Windsor

Patch-for-patch program aimed at reducing fentanyl abuse

A simple exchange program is helping local doctors and pharmacists keep track of a potentially dangerous prescription narcotic, and one area physician is calling for its possible expansion.
An opiate user holds a bag that he says contains a powdered version of the powerful painkiller. (CBC)

A simple exchange program is helping local doctors and pharmacists keep track of a potentially dangerous prescription narcotic, and one area physician is calling for its possible expansion.

For the last year, the Windsor-Essex County Health Unit, local pharmacists and physicians have required patients to return their patches before getting a refill. If patches are missing, or show signs of tampering, patients won't get their refill.

"It's been in Windsor for less than one year, so we're looking at increasing its use throughout the Windsor-Essex medical community," said Dr. Amrit Bagga, the chief nephrologist at Windsor Regional Hospital. 

While the patch-for-patch program is too new to show any results in Windsor-Essex, similar programs have been successful in other areas, Bagga said.

"It's really simple," Bagga said, "Anyone using [fentanyl] appropriately would have no issue with that. Fortunately, most fentanyl use is appropriate but there are situations where it's inappropriate."

Bagga, who is also the vice president of the Essex County Medical Society, said prescription narcotics — like fentanyl — are extremely harmful.  

"It was shocked initially when I heard about the number of narcotic deaths," Bagga said.

Used patches can be abused 

Fentanyl, generally prescribed to patients in severe pain, is delivered through a skin patch that releases the medicine over three days. It's estimated to be 80 times more potent than morphine and 40 times more powerful than heroin.

A used patch is not completely medicine-free, so it can be abused if it's not disposed of properly.

"Even when it's completely used and you toss [the patch] out and put it in the garbage, there's still some active drug in it," Dr. Tim O'Callahan, the president of the Essex County Medical Society. "People have been abusing that drug."

Opioid deaths rising

Fentanyl is classified as an opioid, a type of drug responsible for 655 deaths in Ontario in 2013. Other opioids include heroin, methadone, morphine and oxycodone. 

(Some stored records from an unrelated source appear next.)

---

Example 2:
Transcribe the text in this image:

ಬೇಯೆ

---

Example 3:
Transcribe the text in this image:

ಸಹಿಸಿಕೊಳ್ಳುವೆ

The number of opioid-related deaths, emergency-room visits and hospitalizations have been rising since the early 2000s, according to the Windsor-Essex County Health Unit.  

The number of people who died due to opioid toxicity each year in Windsor and Essex County has more than doubled in recent years. In all of 2007, there were 15 deaths due to opioid toxicity, by 2013 that number rose to 33.